Watch the experienced shooters during the stage walk through, and don’t hesitate to ask questions. Your fellow competitors can be a great source of good advice.
The Night Before
There’s no need to alter your normal routine, although avoiding excess alcohol is a good idea. If the match is in hot weather, begin pre-hydrating by taking in some extra water. Then get your gun bag packed. Trying to do that in the morning rush doesn’t always work. I remember one IDPA Match Director whose hurried morning packing resulted in him forgetting his ammunition. Lay everything out and double check that it’s in your range bag. Loading magazines or speedloaders is also wise. It saves time at the match.
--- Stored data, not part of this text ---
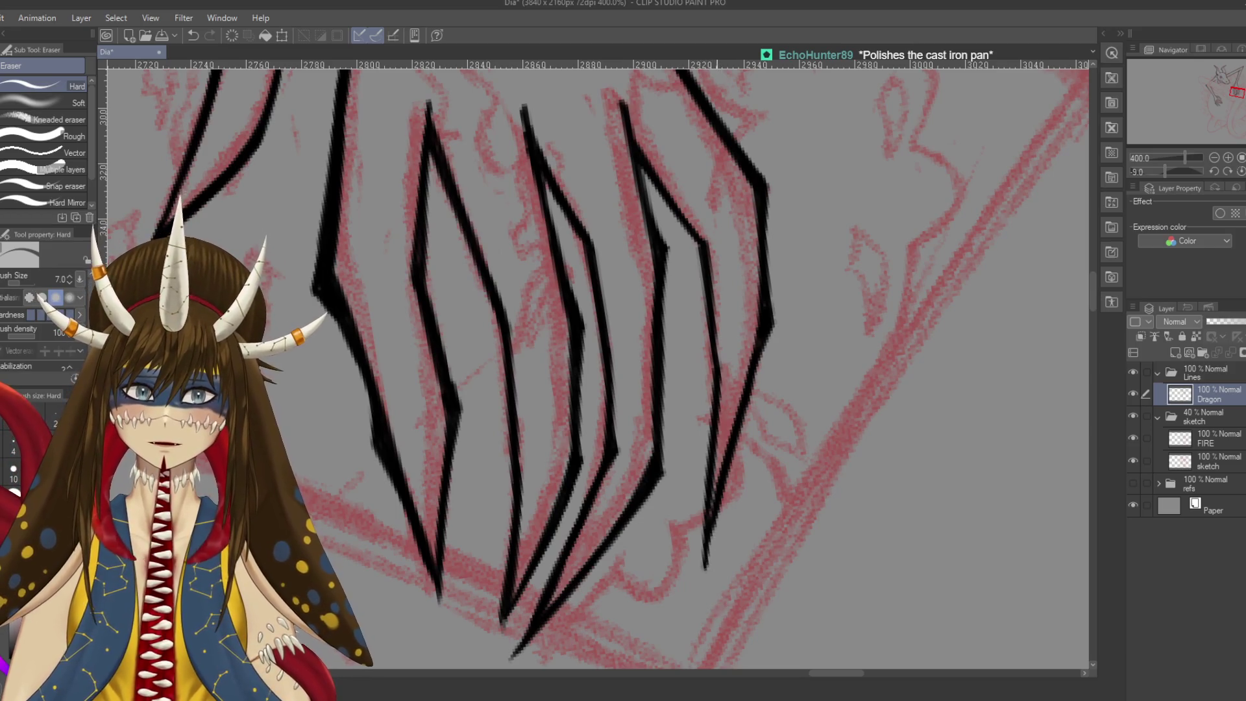
{"action": "key", "text": "p"}
{"action": "left_click_drag", "start_coordinate": [764, 332], "coordinate": [766, 299]}
{"action": "key", "text": "ctrl+s"}
{"action": "key", "text": "ctrl+minus"}
{"action": "key", "text": "ctrl+minus"}
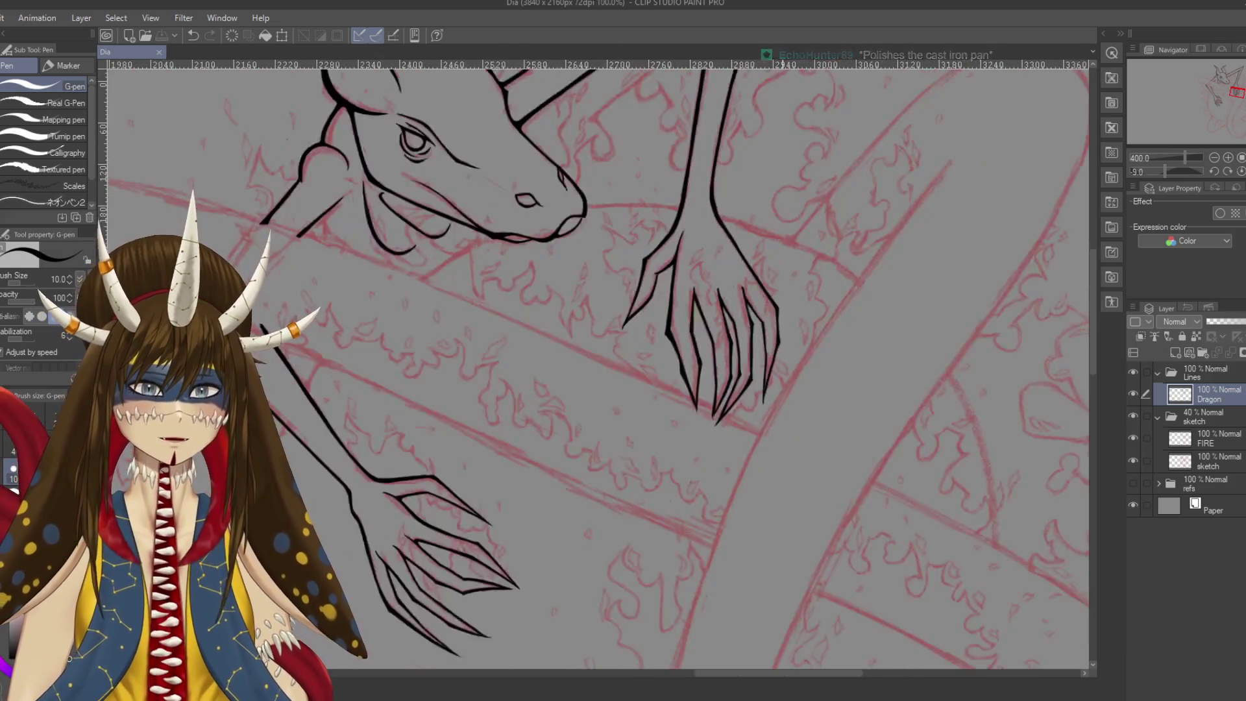
Hide the red sketch folder and zoom in on the dragon's right hand
{"action": "key", "text": "ctrl+minus"}
{"action": "key", "text": "r"}
{"action": "key", "text": "asciicircum"}
{"action": "key", "text": "p"}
Plan on arising early enough to complete your normal morning routine, while leaving time to arrive at the range at the beginning of the sign in period. With the gun bag packed it won’t take long to grab water and snacks and head out the door. The only thing to leave behind is your ego. The expectation at your first match should be to learn.
At The Match
Arriving at the start of sign-in allows you to meet the Match Director before things get busy. Explain that you’re a new shooter at your first match. That’s important, because most clubs have procedures to help first time shooters—often by placing them in squads with their most experienced range officers. By all means, listen to the ROs, but don’t be afraid to ask questions of the other shooters. Competitive shooters are a friendly bunch and willing to help. They all know that they started right where you are. And they don’t want your first match to be your last.